[Saved data entries]
———

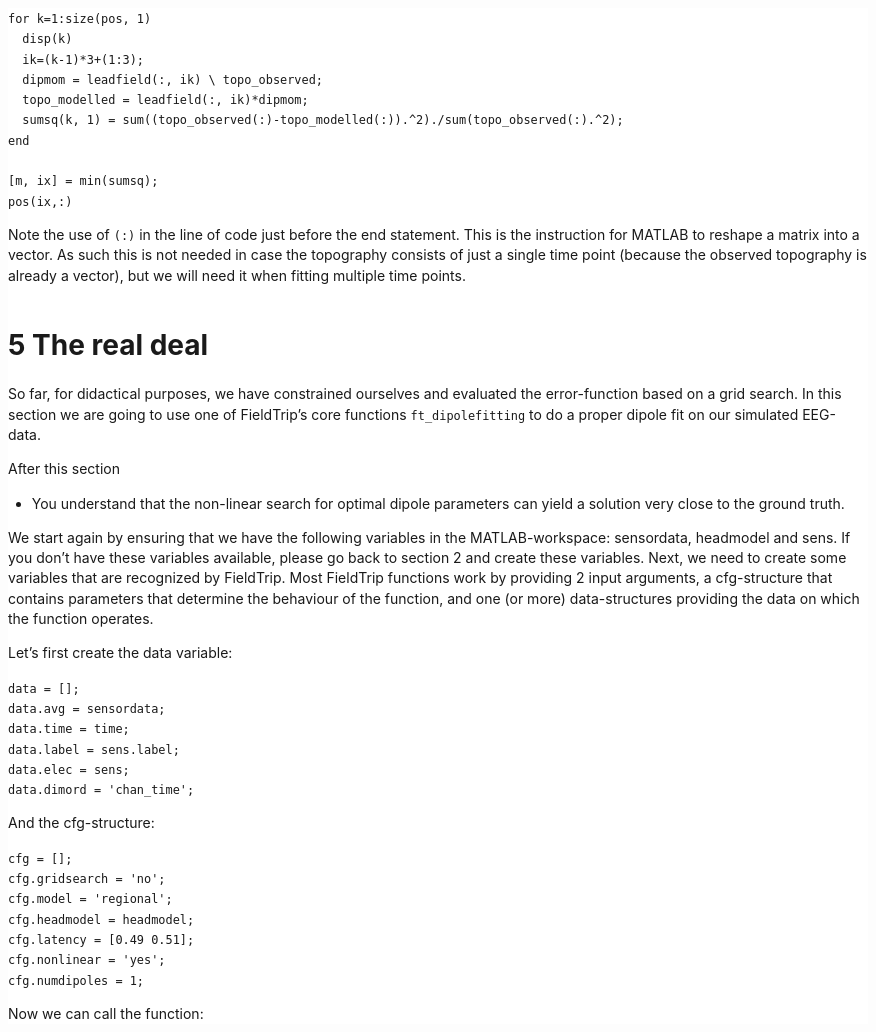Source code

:    for k=1:size(pos, 1)
      disp(k)
      ik=(k-1)*3+(1:3);
      dipmom = leadfield(:, ik) \ topo_observed;
      topo_modelled = leadfield(:, ik)*dipmom;
      sumsq(k, 1) = sum((topo_observed(:)-topo_modelled(:)).^2)./sum(topo_observed(:).^2);
    end

    [m, ix] = min(sumsq);
    pos(ix,:)

Note the use of `(:)` in the line of code just before the end statement. This is the instruction for MATLAB to reshape a matrix into a vector. As such this is not needed in case the topography consists of just a single time point (because the observed topography is already a vector), but we will need it when fitting multiple time points.

# 5 The real deal

So far, for didactical purposes, we have constrained ourselves and evaluated the error-function based on a grid search. In this section we are going to use one of FieldTrip’s core functions `ft_dipolefitting` to do a proper dipole fit on our simulated EEG-data.

After this section

-   You understand that the non-linear search for optimal dipole parameters can yield a solution very close to the ground truth.

We start again by ensuring that we have the following variables in the MATLAB-workspace: sensordata, headmodel and sens. If you don’t have these variables available, please go back to section 2 and create these variables.
Next, we need to create some variables that are recognized by FieldTrip. Most FieldTrip functions work by providing 2 input arguments, a cfg-structure that contains parameters that determine the behaviour of the function, and one (or more) data-structures providing the data on which the function operates.

Let’s first create the data variable:

    data = [];
    data.avg = sensordata;
    data.time = time;
    data.label = sens.label;
    data.elec = sens;
    data.dimord = 'chan_time';

And the cfg-structure:

    cfg = [];
    cfg.gridsearch = 'no';
    cfg.model = 'regional';
    cfg.headmodel = headmodel;
    cfg.latency = [0.49 0.51];
    cfg.nonlinear = 'yes';
    cfg.numdipoles = 1;

Now we can call the function:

———

◆ **Problem requirements**: Where an image appears in the data, skip it, and return the rest verbatim.

◆ **Result of the exercise**:
Source code

:    for k=1:size(pos, 1)
      disp(k)
      ik=(k-1)*3+(1:3);
      dipmom = leadfield(:, ik) \ topo_observed;
      topo_modelled = leadfield(:, ik)*dipmom;
      sumsq(k, 1) = sum((topo_observed(:)-topo_modelled(:)).^2)./sum(topo_observed(:).^2);
    end

    [m, ix] = min(sumsq);
    pos(ix,:)

Note the use of `(:)` in the line of code just before the end statement. This is the instruction for MATLAB to reshape a matrix into a vector. As such this is not needed in case the topography consists of just a single time point (because the observed topography is already a vector), but we will need it when fitting multiple time points.

# 5 The real deal

So far, for didactical purposes, we have constrained ourselves and evaluated the error-function based on a grid search. In this section we are going to use one of FieldTrip’s core functions `ft_dipolefitting` to do a proper dipole fit on our simulated EEG-data.

After this section

-   You understand that the non-linear search for optimal dipole parameters can yield a solution very close to the ground truth.

We start again by ensuring that we have the following variables in the MATLAB-workspace: sensordata, headmodel and sens. If you don’t have these variables available, please go back to section 2 and create these variables.
Next, we need to create some variables that are recognized by FieldTrip. Most FieldTrip functions work by providing 2 input arguments, a cfg-structure that contains parameters that determine the behaviour of the function, and one (or more) data-structures providing the data on which the function operates.

Let’s first create the data variable:

    data = [];
    data.avg = sensordata;
    data.time = time;
    data.label = sens.label;
    data.elec = sens;
    data.dimord = 'chan_time';

And the cfg-structure:

    cfg = [];
    cfg.gridsearch = 'no';
    cfg.model = 'regional';
    cfg.headmodel = headmodel;
    cfg.latency = [0.49 0.51];
    cfg.nonlinear = 'yes';
    cfg.numdipoles = 1;

Now we can call the function:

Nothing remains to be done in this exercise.